CONSIGNE A ▸ D'après le texte sur la grotte de Shum Laka, pourquoi les chercheurs ont-ils jugé que de l'ADN ancien avait pu s'y conserver ? Répondez en une à trois phrases.

BLOC DE TEXTE ▸
____
Grotte de Shum Laka

La Grotte de Shum Laka, au Cameroun, a été occupée par des populations humaines durant des millénaires. Le site est inscrit sur la liste indicatif du Cameroun pour le patrimoine mondial de l’Unesco.

Géographie

À 15 km de Bamenda, ce grand abri sous roche de 1 200 m2 est situé à 1 500 m d’altitude sur une montagne de 1 969 m. On y trouve des industries lithiques, des restes de faune et de flore, et de la céramique. Le site est non perturbé.

Les fragments retrouvés représentent des espèces typiques de la forêt alors qu’aujourd’hui c’est un milieu de savane.

Historique

La grotte de Shum Laka fut une découverte archéologique majeure des années 1980-1990[1].

Dans les années 1990, l’équipe de Pierre de Maret, de l’université libre de Bruxelles, découvrait 18 fossiles humains dans la grotte de Shum Laka, au Cameroun. Bien plus tard, ces chercheurs se sont rendu compte que cette grotte, située au frais derrière une chute d’eau et à 1 600 mètres d’altitude, pouvait avoir rendu possible quelque chose de presque impossible : la conservation, sous un climat tropical humide, d’ADN ancien. Ils ont alors invité des généticiens de l’université Harvard à en rechercher dans les squelettes de Shum Laka[2].

Les fouilles entreprises dans cette grotte (ainsi qu'à Fiye Nkwi et Mbi Crater) dans les années 1990 ont mis au jour des données s’étendant sur une période exceptionnelle.

Archéologie

De nombreux fragments de poteries récoltés, des pierres taillées (en quartz, rhyolite, trachyte, tuff) témoignent d’une tradition allant de l’industrie microlithique à la confection d’outils macrolithiques et de pierre polie.

À côté des ossements provenant d'une quarantaine d'espèces d'animaux. Les os d’antilopes et de buffles côtoient ceux de singes, de chimpanzés et de gorilles.
____
Entrées enregistrées:
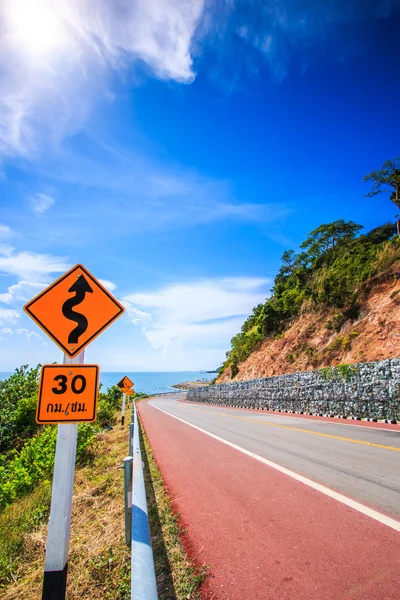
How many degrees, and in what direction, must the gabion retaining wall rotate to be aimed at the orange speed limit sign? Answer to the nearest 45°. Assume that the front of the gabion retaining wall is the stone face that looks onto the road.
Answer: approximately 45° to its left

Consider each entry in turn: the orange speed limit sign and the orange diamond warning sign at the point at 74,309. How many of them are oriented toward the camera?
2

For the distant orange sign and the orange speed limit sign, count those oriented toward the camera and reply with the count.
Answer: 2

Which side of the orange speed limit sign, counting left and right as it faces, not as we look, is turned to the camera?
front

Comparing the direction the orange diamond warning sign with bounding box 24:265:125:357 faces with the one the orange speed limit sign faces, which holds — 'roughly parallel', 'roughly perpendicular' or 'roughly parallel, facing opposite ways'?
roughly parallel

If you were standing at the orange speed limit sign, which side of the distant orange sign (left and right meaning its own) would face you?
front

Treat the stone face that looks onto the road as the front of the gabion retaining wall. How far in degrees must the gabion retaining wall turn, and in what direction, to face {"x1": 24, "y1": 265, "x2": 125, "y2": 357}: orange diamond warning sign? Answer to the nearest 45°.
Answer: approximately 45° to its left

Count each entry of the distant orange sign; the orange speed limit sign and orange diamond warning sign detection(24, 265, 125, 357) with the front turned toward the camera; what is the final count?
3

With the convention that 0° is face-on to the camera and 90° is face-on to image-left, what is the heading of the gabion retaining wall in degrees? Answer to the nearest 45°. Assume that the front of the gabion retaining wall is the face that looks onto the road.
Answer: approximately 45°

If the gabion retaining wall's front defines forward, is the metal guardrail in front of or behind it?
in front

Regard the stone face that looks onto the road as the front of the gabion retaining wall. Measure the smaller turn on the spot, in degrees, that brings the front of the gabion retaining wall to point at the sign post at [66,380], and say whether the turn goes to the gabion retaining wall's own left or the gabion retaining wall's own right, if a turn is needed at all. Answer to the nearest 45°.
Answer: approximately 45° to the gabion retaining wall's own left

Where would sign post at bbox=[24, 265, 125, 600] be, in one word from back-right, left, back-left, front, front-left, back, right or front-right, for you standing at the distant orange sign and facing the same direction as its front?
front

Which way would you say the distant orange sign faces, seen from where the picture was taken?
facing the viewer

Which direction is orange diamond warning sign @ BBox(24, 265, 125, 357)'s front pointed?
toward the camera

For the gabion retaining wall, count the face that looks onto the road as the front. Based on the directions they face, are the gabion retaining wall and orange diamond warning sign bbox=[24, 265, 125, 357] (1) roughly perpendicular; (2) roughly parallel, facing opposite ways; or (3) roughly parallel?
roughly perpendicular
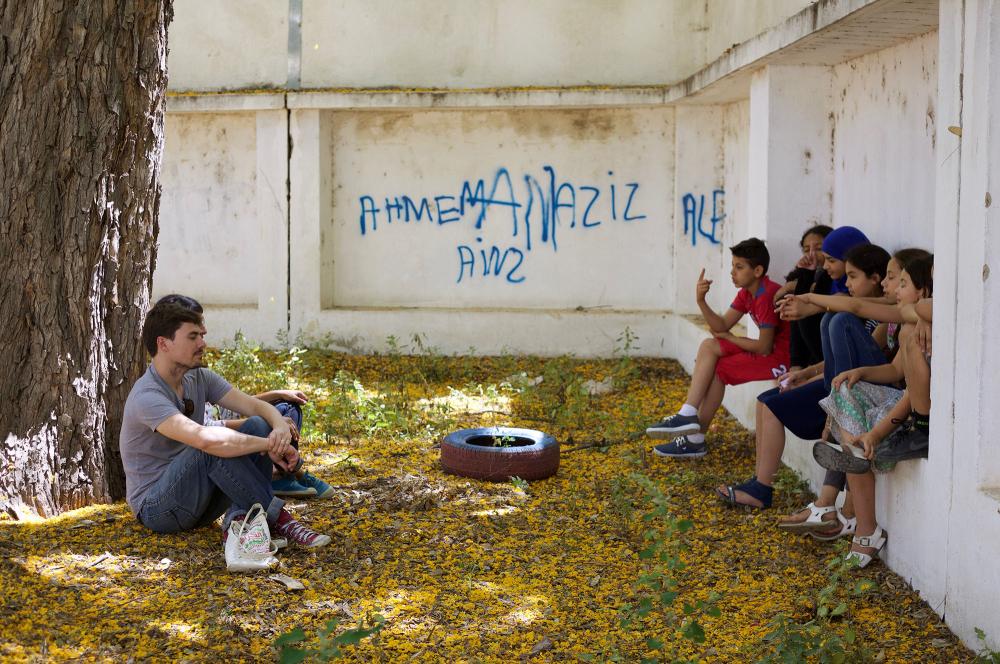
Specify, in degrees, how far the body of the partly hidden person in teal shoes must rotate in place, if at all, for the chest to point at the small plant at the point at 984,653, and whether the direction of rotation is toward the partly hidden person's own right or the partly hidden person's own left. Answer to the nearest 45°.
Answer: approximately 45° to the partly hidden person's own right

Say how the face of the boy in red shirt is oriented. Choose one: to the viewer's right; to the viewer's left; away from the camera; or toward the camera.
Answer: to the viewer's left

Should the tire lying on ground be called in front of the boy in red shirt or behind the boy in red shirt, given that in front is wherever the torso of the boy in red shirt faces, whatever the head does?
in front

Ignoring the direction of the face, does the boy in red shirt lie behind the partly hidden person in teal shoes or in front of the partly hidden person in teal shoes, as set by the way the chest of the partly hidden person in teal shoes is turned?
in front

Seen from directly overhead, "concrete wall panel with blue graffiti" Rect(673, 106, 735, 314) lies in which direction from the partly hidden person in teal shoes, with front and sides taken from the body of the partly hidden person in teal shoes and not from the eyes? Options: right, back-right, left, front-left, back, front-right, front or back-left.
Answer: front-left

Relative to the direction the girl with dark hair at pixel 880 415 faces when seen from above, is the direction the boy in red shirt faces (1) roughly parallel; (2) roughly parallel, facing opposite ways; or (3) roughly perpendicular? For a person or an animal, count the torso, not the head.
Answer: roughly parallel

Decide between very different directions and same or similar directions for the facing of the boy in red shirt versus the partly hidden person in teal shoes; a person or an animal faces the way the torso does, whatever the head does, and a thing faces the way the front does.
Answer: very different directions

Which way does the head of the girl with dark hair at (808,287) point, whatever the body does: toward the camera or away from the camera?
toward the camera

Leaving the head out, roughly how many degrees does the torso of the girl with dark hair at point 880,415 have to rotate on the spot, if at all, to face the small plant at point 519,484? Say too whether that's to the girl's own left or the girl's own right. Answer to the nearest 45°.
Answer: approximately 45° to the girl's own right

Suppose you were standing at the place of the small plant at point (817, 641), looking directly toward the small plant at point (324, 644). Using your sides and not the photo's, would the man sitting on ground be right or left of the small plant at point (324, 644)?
____
CONSIGNE B ▸ Remplacez, s'il vous plaît, "small plant" par "potted plant" dans tout ce qui va de la ligne contenant "Which way does" jusqu'à la fin des lignes de données. Redonnez ce passage sans aucune autre modification.

RÉPONSE RÉDIGÉE A ▸ La grotte est située au frais, derrière une chute d'eau, à 1 600 mètres d'altitude. Ces conditions pouvaient avoir permis la conservation d'ADN ancien malgré le climat tropical humide. L'équipe a donc invité des généticiens de l'université Harvard à en rechercher dans les squelettes.

RÉPONSE RÉDIGÉE B ▸
Which way does the head of the girl with dark hair at (808,287) point, whatever the body does: toward the camera or away from the camera?
toward the camera

Leaving the head out, roughly how many degrees does the torso of the girl with dark hair at point 880,415 have to rotate on the spot, if at all, to face the potted plant at point 519,484? Say too whether that's to the girl's own left or the girl's own right. Answer to the nearest 45°.
Answer: approximately 45° to the girl's own right

Suppose you were standing at the place of the potted plant at point (817, 641), looking directly toward the potted plant at point (324, 644). Using your sides and not the photo's, would the man sitting on ground be right or left of the potted plant at point (324, 644)?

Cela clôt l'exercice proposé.